Compliance with the intent of the Memorandum of Understanding signed with Medicines Australia in May 2010 (and re-signed on 28 September 2010)

The intent of the Memorandum of Understanding (MoU) is to promote the “efficiency and sustainability of the PBS and support, by the provision of a stable pricing policy environment, a viable and responsible medicines industry in Australia”.6 It generally provides undertakings in relation to PBS pricing policies and is concerned with promoting stability in the pricing reforms on the PBS that relate to issues such as price disclosure, therapeutic group formations and statutory price reductions after medicines are listed on the PBS.

Clause 4 of the MoU states that the “Commonwealth undertakes not to implement new policy to generate pricerelated savings from the PBS for the term of the agreement.”7 It could be argued that the Government’s policy decision to have all PBS drug applications reviewed by Cabinet for fiscal reasons is a “new policy” that seeks to “generate pricerelated savings”. Similarly, the policy to indefinitely defer the PBS listings for “fiscal” reasons could also be seen as a new policy to generate price-related savings and could constitute a departure from the undertakings of the MoU.  

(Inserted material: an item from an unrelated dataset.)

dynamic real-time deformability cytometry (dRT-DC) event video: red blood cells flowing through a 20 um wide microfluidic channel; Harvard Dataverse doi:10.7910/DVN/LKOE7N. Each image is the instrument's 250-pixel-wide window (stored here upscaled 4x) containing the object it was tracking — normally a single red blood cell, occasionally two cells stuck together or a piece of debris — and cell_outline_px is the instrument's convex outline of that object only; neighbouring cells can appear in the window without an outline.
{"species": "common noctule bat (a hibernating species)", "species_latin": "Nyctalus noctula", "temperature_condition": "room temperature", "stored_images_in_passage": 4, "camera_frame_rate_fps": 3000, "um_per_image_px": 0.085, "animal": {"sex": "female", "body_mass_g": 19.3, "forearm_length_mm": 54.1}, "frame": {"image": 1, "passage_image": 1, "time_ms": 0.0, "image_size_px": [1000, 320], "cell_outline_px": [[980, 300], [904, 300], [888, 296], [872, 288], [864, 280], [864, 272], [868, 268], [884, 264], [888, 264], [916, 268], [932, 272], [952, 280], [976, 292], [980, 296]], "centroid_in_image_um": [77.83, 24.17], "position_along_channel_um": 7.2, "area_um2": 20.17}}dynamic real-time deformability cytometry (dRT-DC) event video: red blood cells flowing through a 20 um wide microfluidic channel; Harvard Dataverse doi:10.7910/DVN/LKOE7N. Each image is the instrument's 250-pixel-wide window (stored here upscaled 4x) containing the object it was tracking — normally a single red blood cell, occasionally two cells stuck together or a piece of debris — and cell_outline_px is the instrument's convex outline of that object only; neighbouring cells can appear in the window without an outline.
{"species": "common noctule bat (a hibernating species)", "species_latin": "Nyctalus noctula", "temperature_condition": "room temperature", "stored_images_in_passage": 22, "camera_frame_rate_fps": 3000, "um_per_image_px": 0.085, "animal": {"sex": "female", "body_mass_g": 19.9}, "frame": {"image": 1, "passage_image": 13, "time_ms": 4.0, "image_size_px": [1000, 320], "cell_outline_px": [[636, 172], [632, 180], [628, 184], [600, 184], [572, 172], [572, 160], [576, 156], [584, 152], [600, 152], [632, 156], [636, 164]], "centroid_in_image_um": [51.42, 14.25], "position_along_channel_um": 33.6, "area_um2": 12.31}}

Furthermore, Clause 29 states that “for those submissions required to be approved by Cabinet, the Commonwealth will use its best endeavours to implement a maximum time frame of six months for consideration and decision by Cabinet.” Clearly, a decision by the Government to defer PBS listings indefinitely could be in breach of this undertaking.  

Interesting legal questions arise where new Government policies are implemented which are inconsistent with its undertakings under the MoU. If an MoU is not intended to be a legally binding document, it should provide explicitly that the parties do not intend to enter into a legally binding arrangement, but nevertheless intend to comply the MoU’s framework. Use of phrases such as “the parties must” or “the parties will” tend to convey a binding intention, but the law is not clear cut. However, even if the Government’s deferral of PBS listings and referral of all recommendations for PBS listing to Cabinet would be unlikely to give rise to an action in contract (for breach of the terms of the MoU), the terms of the MoU do at least raise the question as to whether there is a legitimate expectation on the part of a pharmaceutical company that the Government will comply with the undertakings in the MoU. On this basis, if the Minister has failed to take into account the terms of the MoU and has thereby failed to meet a legitimate expectation which stems from the MoU, it may open the door to a judicial review action.